Monday, December 11, 2006

I'm speaking at the Step-Auto '07

I am invited by the SteP-In forum to present a paper on dynamic project scheduling and management, at the STEP - Auto'07 to be held on 17th Jan, '07 at Hyderabad. STeP-In forum is a non-profit organization based in Bangalore, India and organizes many international conferences on software testing including test automation, test project management etc, all around the year. During this year's Bangalore summit, Michael Bolton will speak on 'Rapid software testing'. Please visit the forum's website for more details.

This is my second time at the summit, presenting a paper. The first time, I presented a paper on automated generation of test cases, at the STeP-In Summit '05 held at Bangalore. Details of my paper are available at my website here.

For those who are interested in knowing what my this year's paper is about, here is an abstract...

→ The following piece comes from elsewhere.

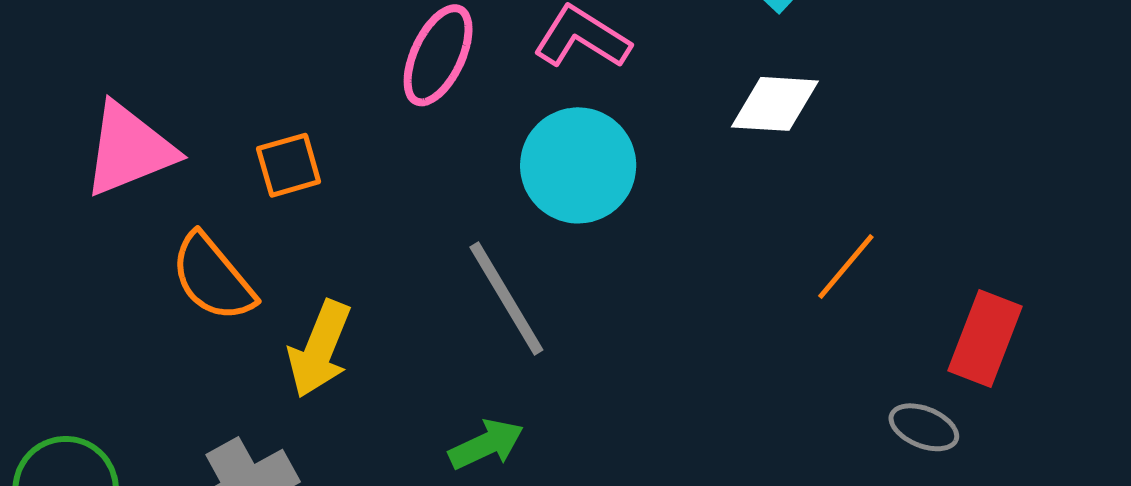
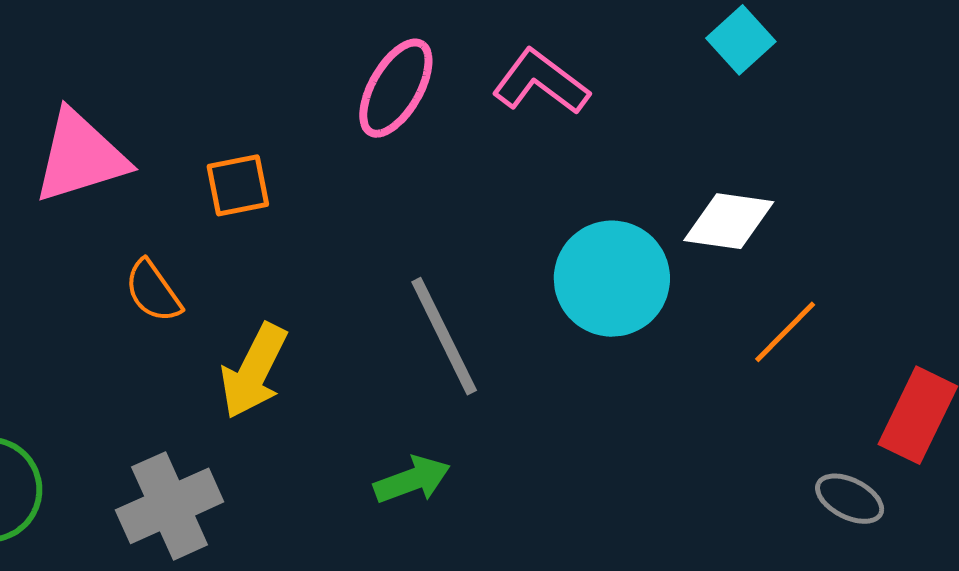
white diamond: (775, 104) -> (729, 221), moved
cyan circle: (578, 165) -> (612, 279), moved
orange semicircle: (213, 278) -> (153, 291), size x0.7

Project scheduling and tracking is no doubt one of the most complex processes of SDLC. Though, this is typically performed by the project manager, the direct impact of this is often on all team members. Project managers need to collect essential information to assess the health of the project all the while, which typically all lies with the team members. However, most times the team member doesn't have all the necessary data himself, but is spread out in the team. Hence, the project manager is often forced to interrogate and extract information from the team members. If not practiced with care, it can be a painful experience for both sides. Most of us would have gone through such, often 'bitter', experiences at work. Trying to work out a solution for this, I realized that, most of such problems arise from the inaccuracy or even inability of the team members to prioritize tasks, plan/schedule them and predict measurable impacts of those prioritizations on yet other tasks. Team members need to be more capable of predicting their own performance and plan themselves accordingly. In essence, empowering of the team members rather than centralizing the control with the project manager is the philosophy that is fundamental to my solution.

DSM (the tool) has its goal at helping team members, who report to any level of management, to self-manage their activities in a typical project environment. This said, the activities don’t need to be project related activities alone, but any including those unplanned, task overheads, vacation plans etc. Original intent of the tool was to track moving targets, which is nothing but calculating the remaining days of each of the activities based on the input status (% completion) and helping the user to derive the start and end dates for the remaining period for each of them. In addition to this, the tool supports dynamic scheduling and maintenance of these activities. To do this, it utilizes the very simple concept of 'current task'. Thus, at any point in time, only one of the tasks can be current, which also implies that the start date for the current task will always be today. All subsequent activities are processed in a sequential manner. However, the user has the option to make any other among the activities as current and process accordingly. Another possibility with the tool is creation of burn-down charts, which makes it in line with the agile way of tracking schedules. The tool also has certain ways to manage expectations on deliveries to customer, primarily by way of generating a weekly delivery report.

Apart from the above features, the tool also has a few features that facilitate typical project management. It provides metrics like comparisons of the planned and actual, in terms of estimates, status updates, remaining days and end dates of various tasks. This is facilitated through a feature that allows 'snap-shot'ing essential details of all tasks at any point in time. There is also the facility to split up overhead among planned/non-planned tasks and to generate neat useful charts out of it.